Der Dax kam deswegen heute kaum in Fahrt. Den schwachen Start konnte der Leitindex schnell kompensieren. Ab dem Nachmittag bewegte er sich dann nur noch in sehr engen Grenzen um seinen Vortagsschlusskurs. Am Ende schloss er 0,2 Prozent im Plus auf 7.185 Punkte. Die zweite Reihe sorgte auch nicht für Furore. Der MDax ging mit einem Aufschlag von 0,3 Prozent auf 11.274 Zähler aus dem Handel, der TecDax beendete den Mittwoch 0,1 Prozent fester auf 810 Punkte.

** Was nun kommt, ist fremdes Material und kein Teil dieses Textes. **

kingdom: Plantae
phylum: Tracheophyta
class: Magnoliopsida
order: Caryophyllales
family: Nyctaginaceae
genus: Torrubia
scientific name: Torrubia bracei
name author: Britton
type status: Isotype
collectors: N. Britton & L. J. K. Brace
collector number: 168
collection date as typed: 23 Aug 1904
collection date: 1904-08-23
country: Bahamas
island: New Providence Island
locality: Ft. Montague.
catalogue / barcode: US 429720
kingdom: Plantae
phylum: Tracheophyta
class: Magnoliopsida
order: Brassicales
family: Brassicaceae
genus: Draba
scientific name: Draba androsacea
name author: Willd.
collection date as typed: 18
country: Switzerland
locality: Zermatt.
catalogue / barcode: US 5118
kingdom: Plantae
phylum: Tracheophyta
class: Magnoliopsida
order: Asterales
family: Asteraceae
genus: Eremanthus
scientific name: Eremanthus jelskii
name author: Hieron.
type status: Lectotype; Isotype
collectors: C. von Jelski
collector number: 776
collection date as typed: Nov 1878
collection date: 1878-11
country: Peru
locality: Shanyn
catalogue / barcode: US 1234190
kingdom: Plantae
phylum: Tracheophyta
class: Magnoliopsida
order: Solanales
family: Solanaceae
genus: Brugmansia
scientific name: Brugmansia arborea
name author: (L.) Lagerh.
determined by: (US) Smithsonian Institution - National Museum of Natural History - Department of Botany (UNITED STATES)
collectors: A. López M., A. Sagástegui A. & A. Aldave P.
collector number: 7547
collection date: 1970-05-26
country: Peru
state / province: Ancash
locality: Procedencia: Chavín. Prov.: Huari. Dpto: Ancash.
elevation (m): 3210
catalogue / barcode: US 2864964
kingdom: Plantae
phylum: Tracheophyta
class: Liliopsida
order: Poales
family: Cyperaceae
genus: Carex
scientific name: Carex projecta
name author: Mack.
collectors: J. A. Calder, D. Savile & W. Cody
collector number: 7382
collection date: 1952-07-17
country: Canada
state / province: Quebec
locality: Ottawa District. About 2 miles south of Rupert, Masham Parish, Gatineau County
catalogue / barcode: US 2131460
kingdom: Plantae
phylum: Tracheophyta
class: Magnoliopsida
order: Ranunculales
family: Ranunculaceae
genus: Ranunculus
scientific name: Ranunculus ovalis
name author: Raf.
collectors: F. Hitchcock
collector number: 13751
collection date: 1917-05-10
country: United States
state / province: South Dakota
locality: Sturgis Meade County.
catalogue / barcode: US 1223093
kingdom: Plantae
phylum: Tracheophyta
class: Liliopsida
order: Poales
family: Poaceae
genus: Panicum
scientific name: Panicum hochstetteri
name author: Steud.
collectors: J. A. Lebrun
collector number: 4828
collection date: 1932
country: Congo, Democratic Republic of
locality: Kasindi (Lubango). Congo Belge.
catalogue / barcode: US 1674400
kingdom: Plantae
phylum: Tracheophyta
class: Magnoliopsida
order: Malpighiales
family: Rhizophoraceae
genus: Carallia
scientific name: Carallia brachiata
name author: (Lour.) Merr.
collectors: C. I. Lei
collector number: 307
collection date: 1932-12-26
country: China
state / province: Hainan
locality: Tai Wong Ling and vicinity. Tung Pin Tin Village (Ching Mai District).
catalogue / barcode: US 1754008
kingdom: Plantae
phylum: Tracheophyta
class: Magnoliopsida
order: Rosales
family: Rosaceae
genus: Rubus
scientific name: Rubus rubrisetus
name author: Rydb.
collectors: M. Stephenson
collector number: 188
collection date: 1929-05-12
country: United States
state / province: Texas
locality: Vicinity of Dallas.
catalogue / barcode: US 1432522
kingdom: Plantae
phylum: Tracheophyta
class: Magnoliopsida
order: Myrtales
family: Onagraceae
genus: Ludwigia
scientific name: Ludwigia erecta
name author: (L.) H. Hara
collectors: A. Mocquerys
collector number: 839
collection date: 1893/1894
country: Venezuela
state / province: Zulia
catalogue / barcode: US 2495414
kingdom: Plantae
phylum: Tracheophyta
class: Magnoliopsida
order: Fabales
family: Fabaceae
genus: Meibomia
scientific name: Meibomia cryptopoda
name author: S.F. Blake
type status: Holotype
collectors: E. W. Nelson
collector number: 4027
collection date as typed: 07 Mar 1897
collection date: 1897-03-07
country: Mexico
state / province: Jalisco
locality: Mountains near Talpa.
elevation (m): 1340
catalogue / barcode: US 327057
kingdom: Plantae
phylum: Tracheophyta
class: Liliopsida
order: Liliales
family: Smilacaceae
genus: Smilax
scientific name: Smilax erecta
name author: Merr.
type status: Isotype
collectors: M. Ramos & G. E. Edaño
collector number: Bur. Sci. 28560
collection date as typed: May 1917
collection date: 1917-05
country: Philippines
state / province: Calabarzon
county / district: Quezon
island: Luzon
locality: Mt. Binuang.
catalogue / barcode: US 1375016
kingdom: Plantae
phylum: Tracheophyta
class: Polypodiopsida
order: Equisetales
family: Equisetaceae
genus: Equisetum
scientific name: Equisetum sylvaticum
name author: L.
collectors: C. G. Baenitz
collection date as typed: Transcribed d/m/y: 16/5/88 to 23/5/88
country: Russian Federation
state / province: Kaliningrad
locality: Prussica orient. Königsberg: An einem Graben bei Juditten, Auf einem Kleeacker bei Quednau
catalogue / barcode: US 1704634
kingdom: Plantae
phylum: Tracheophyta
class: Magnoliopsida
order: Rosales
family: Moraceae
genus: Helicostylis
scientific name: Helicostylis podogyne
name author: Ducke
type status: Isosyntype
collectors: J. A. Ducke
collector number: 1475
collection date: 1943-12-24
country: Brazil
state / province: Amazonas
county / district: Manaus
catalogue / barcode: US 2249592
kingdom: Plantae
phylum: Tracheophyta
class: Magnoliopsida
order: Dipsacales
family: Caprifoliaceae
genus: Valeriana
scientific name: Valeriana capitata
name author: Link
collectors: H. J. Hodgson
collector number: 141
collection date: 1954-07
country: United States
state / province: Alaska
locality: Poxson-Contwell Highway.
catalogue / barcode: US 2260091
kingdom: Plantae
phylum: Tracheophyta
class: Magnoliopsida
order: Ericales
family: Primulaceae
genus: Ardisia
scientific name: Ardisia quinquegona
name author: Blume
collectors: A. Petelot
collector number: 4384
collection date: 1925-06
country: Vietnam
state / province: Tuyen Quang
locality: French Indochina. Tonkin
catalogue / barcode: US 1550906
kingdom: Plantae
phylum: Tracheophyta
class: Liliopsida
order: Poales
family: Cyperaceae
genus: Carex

Den schwachen Start hatte der Dax den abgebrochenen Verhandlungen über weitere Finanzhilfen für Griechenland zu verdanken. Nach einer Debatte die gesamte Nacht hindurch brachen die Finanzminister am frühen Mittwochmorgen ihre Beratungen darüber ab, wie die Finanzierungslücken ihres Euro-Partners geschlossen werden sollen. Damit liegt auch die Auszahlung der nächsten Hilfstranche auf Eis. Die Gespräche sollen nun am kommenden Montag fortgesetzt werden. "Wieder mal eine erfolgloses Treffen, das ist enttäuschend", sagte ein Händler.

Griechenlands Schulden können einem Papier der Euro-Gruppe zufolge selbst unter großen Zugeständnissen der internationalen Geldgeber erst 2022 auf 120 Prozent seiner Wirtschaftsleistung gesenkt werden. In dem Reuters am Mittwoch vorliegenden Dokument wird den Finanzministern deshalb eine Verschiebung des bislang für 2020 geplanten Ziels um zwei Jahre vorgeschlagen. Aber selbst dann sei das Ziel nur zu erreichen, wenn ein umfangreiches Bündel aus Maßnahmen zur Schuldenreduzierung angewendet werde.

"Das ist politisches Theater"

Allerdings glaubt an den Aktienmärkten kaum einer an einen endgültigen Abbruch der Gespräche. "Auch wenn alle im Prinzip dieselben Ziele verfolgen, kann es irgendwann einmal passieren, dass man sich nicht zeitgerecht zusammenraufen kann. So ist das halt, wenn so viele Akteure sich einigen müssen", bewertete Ulrich Leuchtmann von der Commerzbank die Verhandlungen, "Optimisten können argumentieren, aufgeschoben sei ja nicht aufgehoben. Die Eurogruppe hat sich auf kommenden Montag vertagt. Vielleicht wird ja dann eine Lösung gefunden. Die Wahrscheinlichkeit ist hoch."

"Das ist politisches Theater." Eine Einigung werde früher oder später noch kommen, erklärt auch Suji Saito, Währungsstratege bei der Credit Agricole in Tokio

Bundeskanzlerin Angela Merkel äußerte sich bezüglich einer Einigung der Euro-Finanzminister etwas vorsichtiger. "Notfalls müssen wir uns dann noch mal treffen Anfang nächsten Jahres", sagte sie am Mittwoch im Bundestag. Angesichts der Schuldenkrise pochte sie aber dennoch auf eine rasche Einigung.

In den USA blieben große Kursbewegungen ebenfalls aus. Das lag zum einen an den ergebnislosen Verhandlungen über die Finanzspritze für Athen, zum anderen hielten sich viele US-Anleger angesichts des morgigen "Thanksgiving"-Feiertages zurück. Wegen des Feiertages schließen die US-Börsen heute schon um 19:00 Uhr MEZ. Am Abend notierte der Dow Jones 0,2 Prozent fester auf 12.818 Punkte, der S&P 500 sowie die Nasdaq verzeichneten eine Kursveränderung.